Page text
- - -

Substantial evidence strongly supports environmental exposures as the risk factor for PD (Noyce et al., 2012). Earlier epidemiological and sociological studies revealed that exposure to toxic environmental substances (including pesticide exposure, prior head injury, and beta-blocker use) and specific living conditions (including rural living, agricultural occupation, and drinking well water) are associated with an increased risk of PD (Langston et al., 1983). However, based on the PD progress, it is unlikely that the disease pathogenesis is triggered by acute toxic exposure. Instead, it is possible that persistent exposures are responsible for the gradual dysfunction that manifests across myriad cellular pathways throughout the progression of the disease.

With the evolution of the “exposome” concept, exposomic studies capture the totality of exposures over a complete lifetime, including exogenous and endogenous exposures, and downstream endogenous products along the exposure-disease continuum. Seminal research has postulated that the cause of PD might begin in the gut (Braak et al., 2006). Strong evidence supports that gastrointestinal (GI) systems are gateways to the environment (Klingelhoefer and Reichmann, 2015). Toxins, nutrients, microbiota, and metabolites can interact with the GI tract, initiate the enteric nervous system (ENS), spread into the central nervous system (CNS), and exert remote effects via the gut–brain axis. Moreover, the substances can also be absorbed directly from the GI tract into the circulatory system and influence CNS functions. These factors may subsequently induce long-lasting neuroplastic changes in the host’s gut or brain. As a result, PD pathogenesis studies have focused on the gut environment.

Many studies on the gut environment have revealed microbial imbalance (dysbiosis) in the gut of the patients with PD (Kataoka, 2016; van Kessel and El Aidy, 2019; Nishiwaki et al., 2020; Sampson, 2020; Shen et al., 2021). Compositional alterations in the gut microbiota of patients with PD have been robustly demonstrated. The results of a meta-analysis showed significantly lower abundance levels of Prevotellaceae, Faecalibacterium, and Lachnospiraceae in patients, and significantly higher abundance levels of Bifidobacteriaceae, Ruminococcaceae, Verrucomicrobiaceae, and Christensenellaceae in patients with PD (Shen et al., 2021). The meta-analysis of Nishiwaki et al. (2020) reported that the genera Akkermansia and Catabacter, as well as the members of the family Akkermansiaceae, were increased, whereas the genera Roseburia, Faecalibacterium, and Lachnospiraceae ND3007 group were decreased in PD. Romano et al. (2021) reported enrichment of the genera Lactobacillus, Akkermansia, and Bifidobacterium and depletion of bacteria belonging to the Lachnospiraceae family and the Faecalibacterium genus in PD gut microbiome by meta-analysis. Nevertheless, the functional relevance of alterations in the gut microbiota remains unclear, and a consensus has not been reached on whether a specific microbial signature exists for PD itself.

- - -

Excerpted data
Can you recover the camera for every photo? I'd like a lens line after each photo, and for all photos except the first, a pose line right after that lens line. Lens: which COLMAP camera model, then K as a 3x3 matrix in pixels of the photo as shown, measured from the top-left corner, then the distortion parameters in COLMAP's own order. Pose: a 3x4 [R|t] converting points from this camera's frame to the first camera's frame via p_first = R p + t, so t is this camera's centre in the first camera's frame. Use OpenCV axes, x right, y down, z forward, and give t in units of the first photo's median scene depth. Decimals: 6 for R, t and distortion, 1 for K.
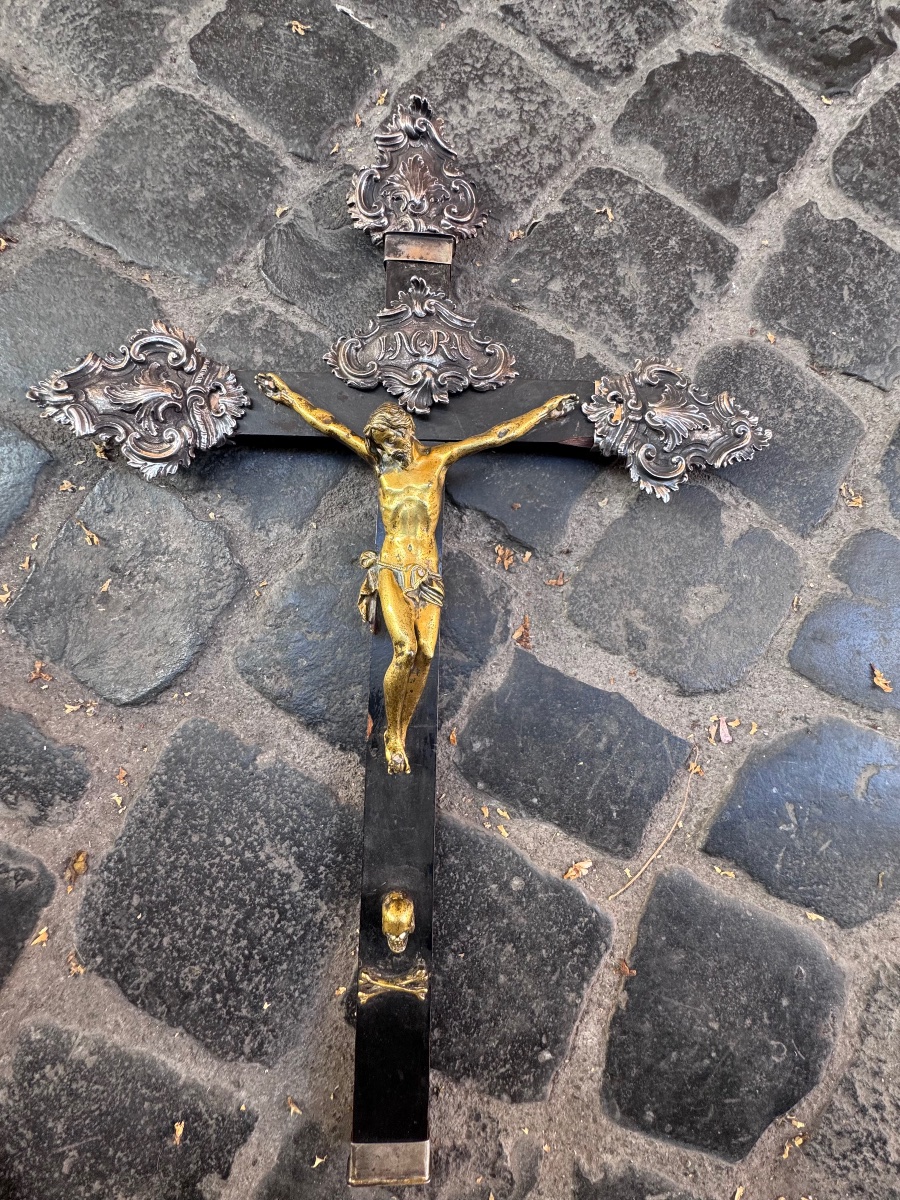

- - -

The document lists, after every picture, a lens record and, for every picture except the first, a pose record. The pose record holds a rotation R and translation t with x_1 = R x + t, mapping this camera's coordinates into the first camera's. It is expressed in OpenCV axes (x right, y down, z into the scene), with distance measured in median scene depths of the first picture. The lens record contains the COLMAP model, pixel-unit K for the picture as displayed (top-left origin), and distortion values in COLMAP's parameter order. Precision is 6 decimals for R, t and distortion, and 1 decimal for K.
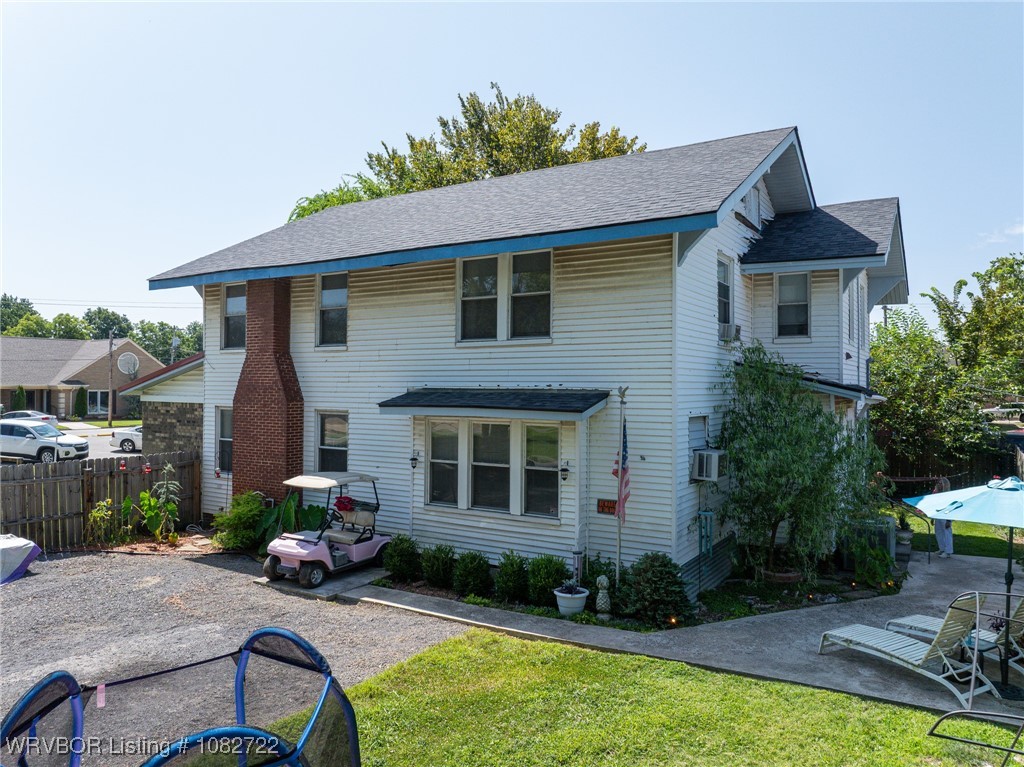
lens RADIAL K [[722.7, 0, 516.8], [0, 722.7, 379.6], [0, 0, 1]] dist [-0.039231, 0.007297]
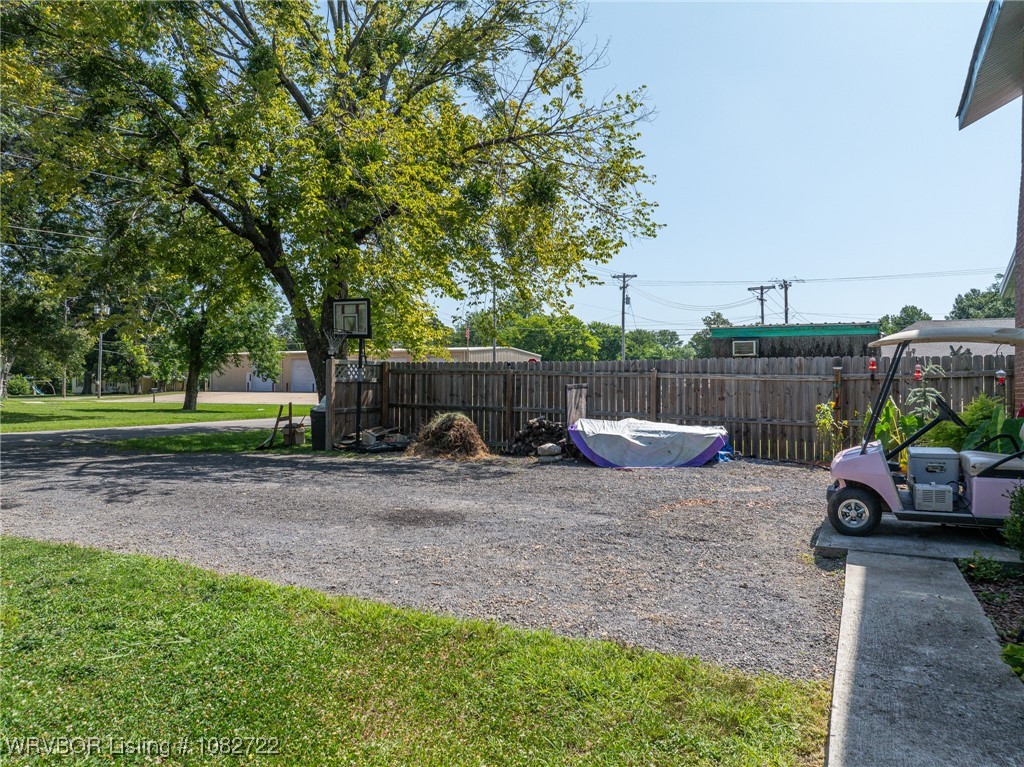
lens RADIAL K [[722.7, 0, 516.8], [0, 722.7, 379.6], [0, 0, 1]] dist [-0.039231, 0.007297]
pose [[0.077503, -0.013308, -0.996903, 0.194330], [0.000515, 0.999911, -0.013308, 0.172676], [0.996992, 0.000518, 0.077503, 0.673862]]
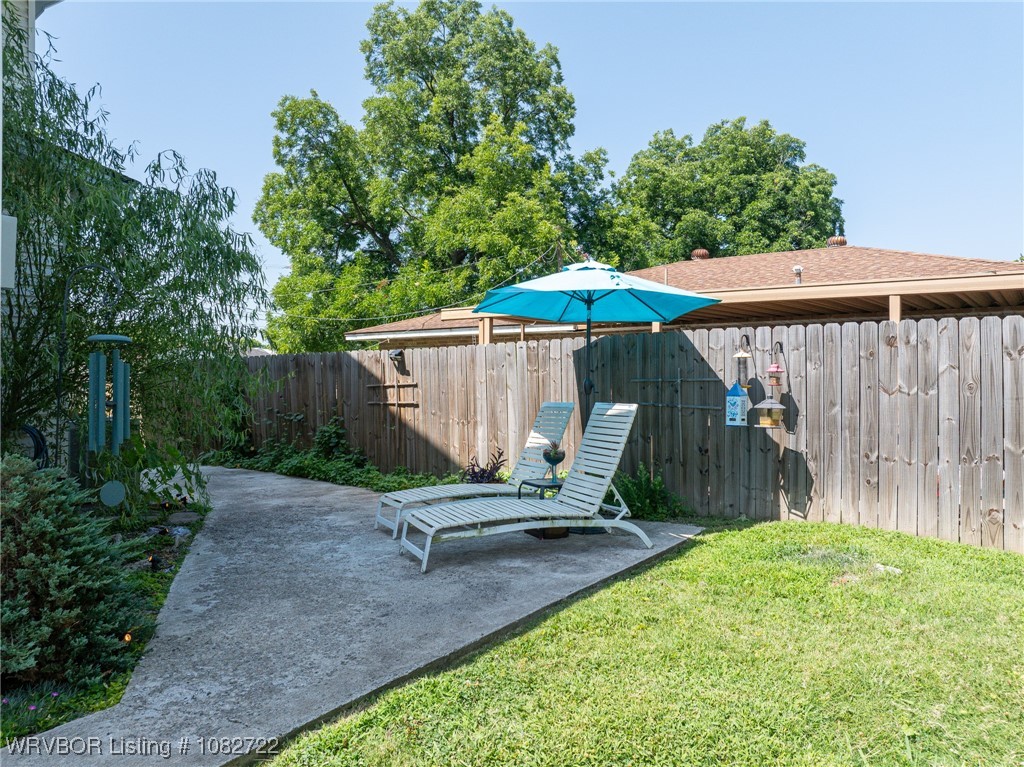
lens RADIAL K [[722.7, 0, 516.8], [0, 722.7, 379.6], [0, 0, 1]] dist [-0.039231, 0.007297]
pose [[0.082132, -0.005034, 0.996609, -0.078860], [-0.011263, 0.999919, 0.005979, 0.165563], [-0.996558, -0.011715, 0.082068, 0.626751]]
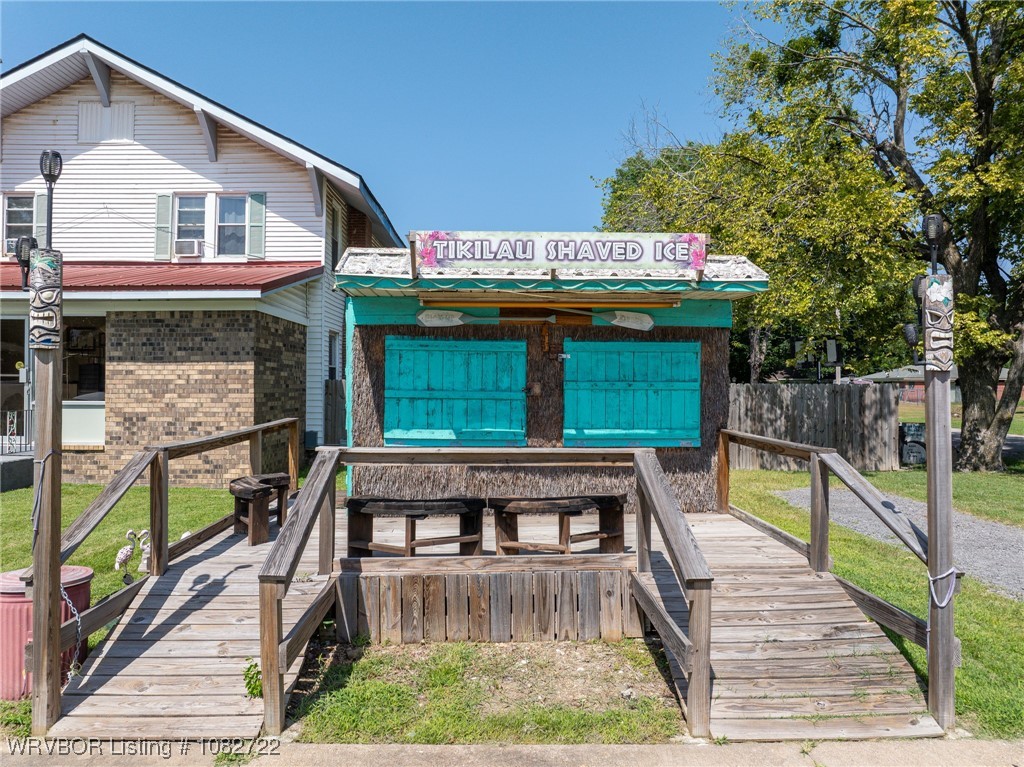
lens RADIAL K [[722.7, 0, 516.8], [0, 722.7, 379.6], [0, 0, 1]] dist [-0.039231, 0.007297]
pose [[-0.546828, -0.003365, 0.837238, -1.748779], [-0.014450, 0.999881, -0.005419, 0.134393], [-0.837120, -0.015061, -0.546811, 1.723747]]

- - -

Carry on the passage about PD and the gut environment, starting right after its final sentence.

Result for this task
Actually, the gut microbiota consists of trillions of microbes that can produce a variety of bioactive metabolites that are derived from the microbial fermentation of dietary and nutritional components. The metabolites represent the downstream readout of biological activities that relate to phenotypes (van Kessel and El Aidy, 2019). With the development of mass spectrometry (MS) or nuclear magnetic resonance (NMR) metabonomics, specific metabolites associated with disease phenotypes can be identified based on fecal, plasma, urine, or other biological fluids to establish associations between exposures, biological response, and health effects. Compared with these biological samples, fecal samples contain a wide array of molecules that reflect the integrative gut environment of nutrient ingestion, digestion, absorption, and metabolism by both gut microbiota and the host GI tract. Furthermore, the immediate vicinity of feces with the ENS is a benefit for metabolic products of the host and microbiota to initiate disease progression in the site. Therefore, the fecal metabolome could reflect gut metabolite exposures appropriately and provide new clinico-biological insights into the etiology of PD.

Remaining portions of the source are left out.